#### [Description of the task]
Your reply should be only the number of lines in the material below that include the word "komik".

#### [Study material]
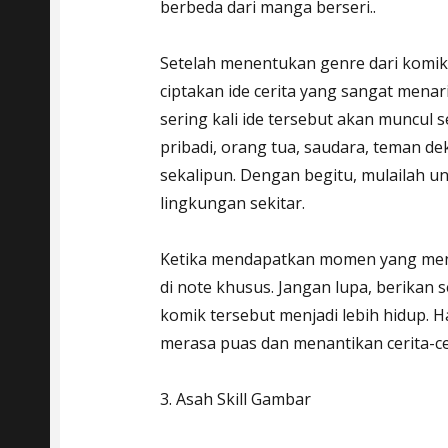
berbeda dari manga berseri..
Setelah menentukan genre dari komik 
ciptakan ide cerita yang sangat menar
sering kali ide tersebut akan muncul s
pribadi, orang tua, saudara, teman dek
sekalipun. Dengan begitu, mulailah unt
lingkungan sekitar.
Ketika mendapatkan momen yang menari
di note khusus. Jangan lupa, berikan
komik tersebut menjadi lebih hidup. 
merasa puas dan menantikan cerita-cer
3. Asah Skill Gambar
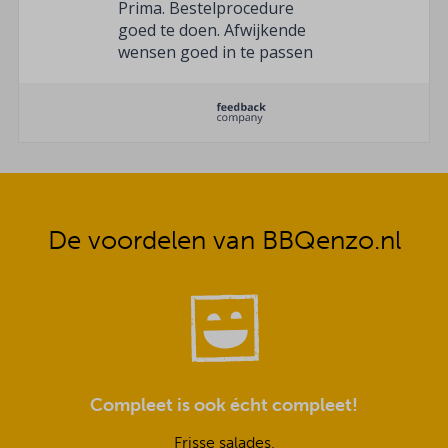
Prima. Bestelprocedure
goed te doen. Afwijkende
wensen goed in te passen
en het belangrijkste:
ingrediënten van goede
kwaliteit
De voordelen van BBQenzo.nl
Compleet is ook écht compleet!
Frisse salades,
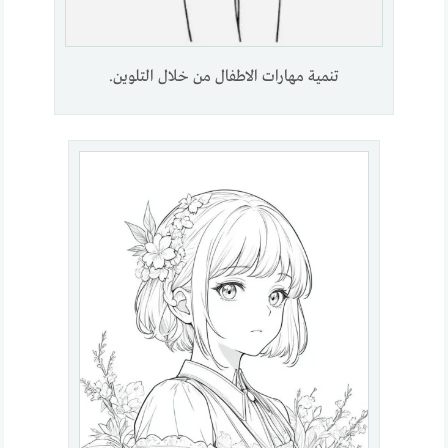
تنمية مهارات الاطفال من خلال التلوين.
...
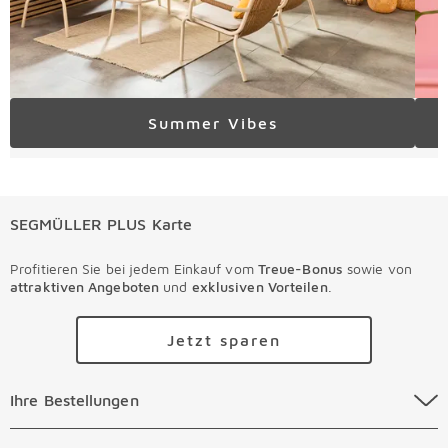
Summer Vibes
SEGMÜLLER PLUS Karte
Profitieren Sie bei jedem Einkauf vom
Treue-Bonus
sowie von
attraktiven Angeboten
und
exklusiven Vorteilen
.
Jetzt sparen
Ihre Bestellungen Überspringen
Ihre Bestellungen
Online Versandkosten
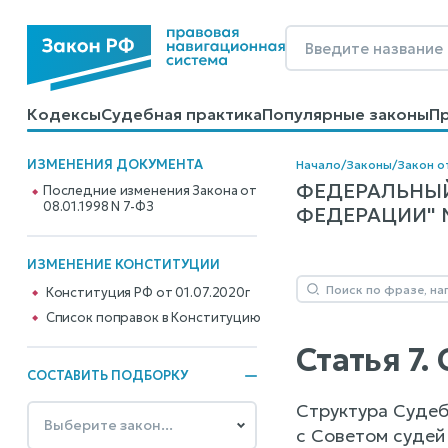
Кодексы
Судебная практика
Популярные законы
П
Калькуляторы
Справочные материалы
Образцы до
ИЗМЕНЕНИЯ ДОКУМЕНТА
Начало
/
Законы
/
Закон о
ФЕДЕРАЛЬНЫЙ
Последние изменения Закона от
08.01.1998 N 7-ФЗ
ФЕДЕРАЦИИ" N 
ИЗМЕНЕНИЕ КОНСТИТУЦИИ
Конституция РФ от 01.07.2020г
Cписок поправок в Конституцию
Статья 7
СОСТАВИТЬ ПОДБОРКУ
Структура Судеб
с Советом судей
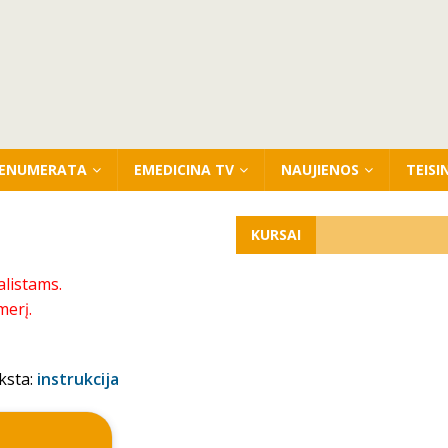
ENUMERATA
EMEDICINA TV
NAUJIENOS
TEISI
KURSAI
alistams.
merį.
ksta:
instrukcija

#### [Reply]
2